SOURCE PASSAGE →
_ _ _

- League: Nippon Professional Baseball
- Sport: Baseball

Central League pennant
- League champions: Yomiuri Giants
- Runners-up: Osaka Tigers
- Season MVP: Motoshi Fujita (YOM)

Pacific League pennant
- League champions: Nishitetsu Lions
- Runners-up: Nankai Hawks
- Season MVP: Kazuhisa Inao (NIS)

Japan Series
- Champions: Nishitetsu Lions
- Runners-up: Yomiuri Giants
- Finals MVP: Kazuhisa Inao (NIS)

NPB seasons
- ← 19571959 →

= 1958 Nippon Professional Baseball season =

The 1958 Nippon Professional Baseball season was the ninth season of operation of Nippon Professional Baseball (NPB).

_ _ _

DATASET EXTRACT →
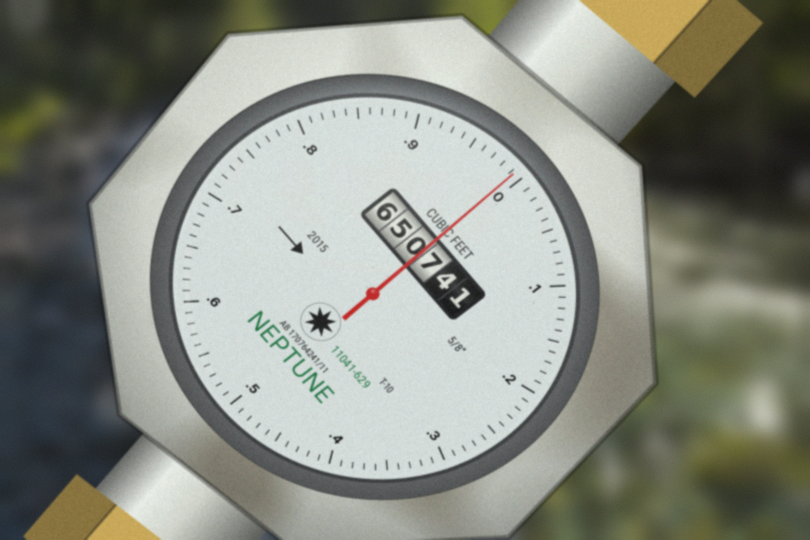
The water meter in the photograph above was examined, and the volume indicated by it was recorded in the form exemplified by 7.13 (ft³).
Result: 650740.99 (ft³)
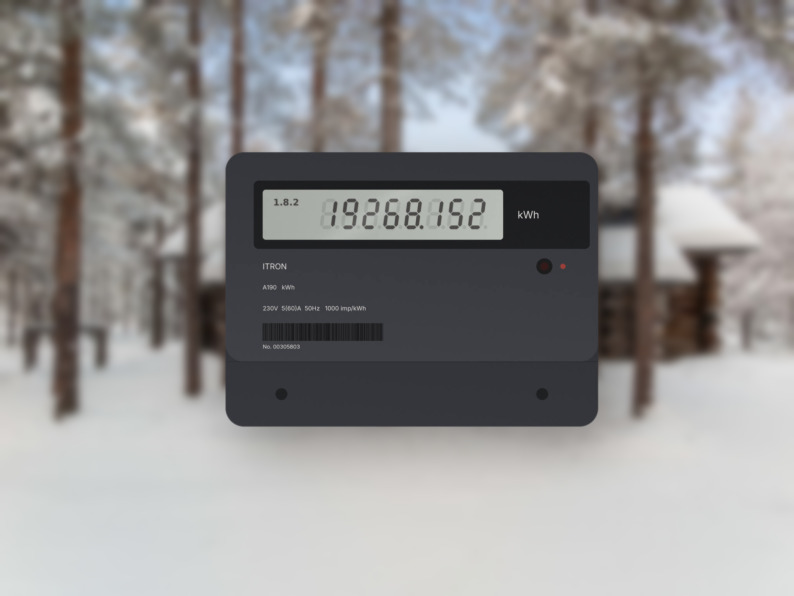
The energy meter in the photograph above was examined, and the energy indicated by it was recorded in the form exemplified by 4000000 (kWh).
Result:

_ _ _

Please answer from the 1958 baseball season summary: which team won the Japan Series?

The Nishitetsu Lions